[Data records]
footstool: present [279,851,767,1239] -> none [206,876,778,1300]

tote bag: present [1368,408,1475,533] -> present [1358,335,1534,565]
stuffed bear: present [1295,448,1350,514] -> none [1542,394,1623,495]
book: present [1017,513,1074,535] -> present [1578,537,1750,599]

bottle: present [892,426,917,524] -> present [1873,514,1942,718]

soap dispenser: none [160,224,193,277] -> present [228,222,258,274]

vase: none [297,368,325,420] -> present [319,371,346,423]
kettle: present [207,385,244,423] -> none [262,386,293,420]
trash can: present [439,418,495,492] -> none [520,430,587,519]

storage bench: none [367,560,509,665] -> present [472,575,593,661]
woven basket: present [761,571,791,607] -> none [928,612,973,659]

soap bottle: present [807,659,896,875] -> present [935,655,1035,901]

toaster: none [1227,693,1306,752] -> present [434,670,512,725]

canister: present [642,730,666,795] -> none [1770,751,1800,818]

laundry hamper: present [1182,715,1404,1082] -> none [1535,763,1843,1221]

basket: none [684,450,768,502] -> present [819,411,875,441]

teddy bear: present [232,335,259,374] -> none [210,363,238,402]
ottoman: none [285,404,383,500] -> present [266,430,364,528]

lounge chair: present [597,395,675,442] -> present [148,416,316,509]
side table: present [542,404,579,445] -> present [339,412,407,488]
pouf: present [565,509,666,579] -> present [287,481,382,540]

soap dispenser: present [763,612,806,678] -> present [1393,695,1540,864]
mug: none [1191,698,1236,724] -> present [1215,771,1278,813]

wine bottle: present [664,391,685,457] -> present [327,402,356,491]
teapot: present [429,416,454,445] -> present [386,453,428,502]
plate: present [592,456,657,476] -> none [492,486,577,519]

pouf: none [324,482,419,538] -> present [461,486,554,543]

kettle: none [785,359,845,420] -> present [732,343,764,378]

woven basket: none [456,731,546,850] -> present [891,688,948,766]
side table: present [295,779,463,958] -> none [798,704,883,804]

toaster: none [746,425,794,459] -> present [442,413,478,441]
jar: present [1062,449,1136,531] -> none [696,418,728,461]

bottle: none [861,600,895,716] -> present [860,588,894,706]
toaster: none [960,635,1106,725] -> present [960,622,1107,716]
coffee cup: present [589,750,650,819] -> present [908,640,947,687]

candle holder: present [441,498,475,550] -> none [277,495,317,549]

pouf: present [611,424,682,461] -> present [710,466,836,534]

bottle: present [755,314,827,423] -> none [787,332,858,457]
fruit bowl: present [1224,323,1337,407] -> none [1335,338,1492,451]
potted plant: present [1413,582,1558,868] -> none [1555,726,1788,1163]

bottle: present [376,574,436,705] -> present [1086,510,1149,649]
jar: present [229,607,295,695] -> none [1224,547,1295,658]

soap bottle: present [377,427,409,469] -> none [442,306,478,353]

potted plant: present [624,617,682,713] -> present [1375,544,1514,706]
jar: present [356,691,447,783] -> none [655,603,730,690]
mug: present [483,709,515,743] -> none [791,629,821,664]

--- WORK ITEM ---
Where does "potted" appear in the records above? Copy every line that has it.

--- ANSWER FOR THE TASK ---
potted plant: present [1413,582,1558,868] -> none [1555,726,1788,1163]
potted plant: present [624,617,682,713] -> present [1375,544,1514,706]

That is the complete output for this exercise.